The mechanism of changes in small intestinal transport due to acutely increased intraluminal hydrostatic pressure (IHP) was investigated in detail using perfused in vivo rabbit intestinal segments. IHP affected passive transport in vivo by increasing effective mucosal surface area in the small intestine (indicated by 3HOH transport and tissue architectural changes) and increasing small intestinal permeability (indicated by a proportionately greater increase in mannitol than erythritol secretory clearance).

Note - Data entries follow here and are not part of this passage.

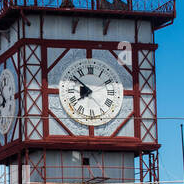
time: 7:51
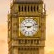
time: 9:11
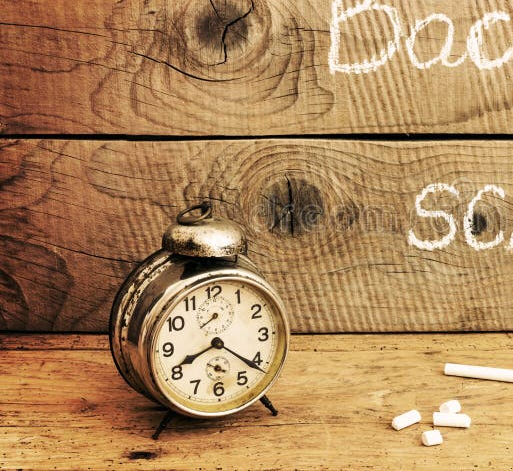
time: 8:21
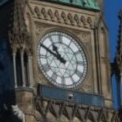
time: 10:49
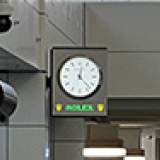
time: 12:23
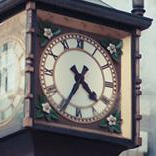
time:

IHP did not alter ileal blood flow rate measured by radioactive microspheres, despite grossly evident venous dilatation, or active intestinal transport in the ileum as measured by a) in vitro ion transport in the absence of elevated hydrostatic pressure, b) mucosal adenylate cyclase or Na-K-ATPase activities, and c) glucose-stimulated water and electrolyte absorption. Acutely increased IHP appears to influence the hydrodynamics of the mucosal microcirculation in the rabbit ileum to produce a driving force for passive filtration-secretion, which is associated with and possibly augmented by increased tissue permeability and effective surface area.